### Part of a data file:

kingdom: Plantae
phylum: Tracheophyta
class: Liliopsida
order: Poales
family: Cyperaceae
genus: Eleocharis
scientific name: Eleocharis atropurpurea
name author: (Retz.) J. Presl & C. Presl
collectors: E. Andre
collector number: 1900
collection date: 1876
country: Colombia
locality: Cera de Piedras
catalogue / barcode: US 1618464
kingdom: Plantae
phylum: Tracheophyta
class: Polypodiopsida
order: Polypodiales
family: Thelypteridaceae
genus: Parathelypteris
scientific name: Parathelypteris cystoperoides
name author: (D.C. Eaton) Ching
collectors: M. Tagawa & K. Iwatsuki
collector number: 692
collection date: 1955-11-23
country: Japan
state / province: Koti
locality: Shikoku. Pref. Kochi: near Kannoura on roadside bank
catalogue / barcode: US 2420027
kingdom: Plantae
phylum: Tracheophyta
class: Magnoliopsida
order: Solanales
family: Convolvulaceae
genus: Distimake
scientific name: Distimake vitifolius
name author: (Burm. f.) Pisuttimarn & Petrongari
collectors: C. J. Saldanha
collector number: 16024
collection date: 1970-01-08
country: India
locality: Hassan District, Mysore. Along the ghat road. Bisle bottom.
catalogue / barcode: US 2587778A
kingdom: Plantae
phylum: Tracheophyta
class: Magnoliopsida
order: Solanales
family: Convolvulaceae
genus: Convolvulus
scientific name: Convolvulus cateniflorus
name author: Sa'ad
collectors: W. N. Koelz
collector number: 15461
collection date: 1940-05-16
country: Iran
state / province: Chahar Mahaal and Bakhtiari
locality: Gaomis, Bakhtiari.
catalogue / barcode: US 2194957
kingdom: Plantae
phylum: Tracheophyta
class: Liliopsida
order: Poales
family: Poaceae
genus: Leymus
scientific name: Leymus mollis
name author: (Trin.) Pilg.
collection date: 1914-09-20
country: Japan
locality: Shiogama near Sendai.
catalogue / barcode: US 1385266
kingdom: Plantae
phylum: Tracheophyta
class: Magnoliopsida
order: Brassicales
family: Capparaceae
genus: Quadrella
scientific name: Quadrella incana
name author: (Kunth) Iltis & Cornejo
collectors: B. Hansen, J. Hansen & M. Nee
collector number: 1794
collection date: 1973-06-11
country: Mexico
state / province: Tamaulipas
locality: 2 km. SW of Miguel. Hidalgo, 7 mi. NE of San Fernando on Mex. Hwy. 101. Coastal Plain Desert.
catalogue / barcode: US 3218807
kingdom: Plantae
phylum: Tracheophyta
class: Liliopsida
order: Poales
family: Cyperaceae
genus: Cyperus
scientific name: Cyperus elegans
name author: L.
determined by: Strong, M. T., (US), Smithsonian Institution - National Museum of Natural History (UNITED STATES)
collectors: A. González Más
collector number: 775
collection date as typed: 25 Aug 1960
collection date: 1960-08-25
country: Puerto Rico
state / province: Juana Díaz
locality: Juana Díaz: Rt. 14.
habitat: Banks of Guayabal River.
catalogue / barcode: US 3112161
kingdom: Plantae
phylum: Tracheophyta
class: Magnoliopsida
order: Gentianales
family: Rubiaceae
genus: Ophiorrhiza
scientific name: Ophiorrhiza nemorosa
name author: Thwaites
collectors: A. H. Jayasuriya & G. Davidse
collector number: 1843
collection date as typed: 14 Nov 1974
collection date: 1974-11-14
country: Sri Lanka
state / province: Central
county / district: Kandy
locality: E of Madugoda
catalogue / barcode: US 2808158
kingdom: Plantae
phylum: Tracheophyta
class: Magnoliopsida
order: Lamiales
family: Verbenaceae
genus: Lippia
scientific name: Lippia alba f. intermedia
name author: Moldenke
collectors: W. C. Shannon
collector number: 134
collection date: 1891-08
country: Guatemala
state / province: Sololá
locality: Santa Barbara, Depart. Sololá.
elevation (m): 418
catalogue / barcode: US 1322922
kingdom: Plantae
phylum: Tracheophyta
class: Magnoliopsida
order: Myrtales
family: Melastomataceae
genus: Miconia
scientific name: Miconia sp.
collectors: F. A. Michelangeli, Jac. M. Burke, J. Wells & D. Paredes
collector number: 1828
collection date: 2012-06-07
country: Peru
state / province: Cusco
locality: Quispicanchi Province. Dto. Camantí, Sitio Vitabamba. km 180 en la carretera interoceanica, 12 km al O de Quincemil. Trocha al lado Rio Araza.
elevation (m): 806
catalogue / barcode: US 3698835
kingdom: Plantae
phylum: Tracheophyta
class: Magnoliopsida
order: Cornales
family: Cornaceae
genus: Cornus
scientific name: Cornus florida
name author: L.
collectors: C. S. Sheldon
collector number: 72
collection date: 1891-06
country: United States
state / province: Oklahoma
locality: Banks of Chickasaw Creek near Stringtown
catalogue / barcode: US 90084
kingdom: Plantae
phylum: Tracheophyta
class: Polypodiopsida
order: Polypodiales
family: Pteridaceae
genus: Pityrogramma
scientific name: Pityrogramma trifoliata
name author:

### Exercise goal:
Count the lines in the entries above that contain the string "catalogue". Give only the number.

### Solution for this exercise:
11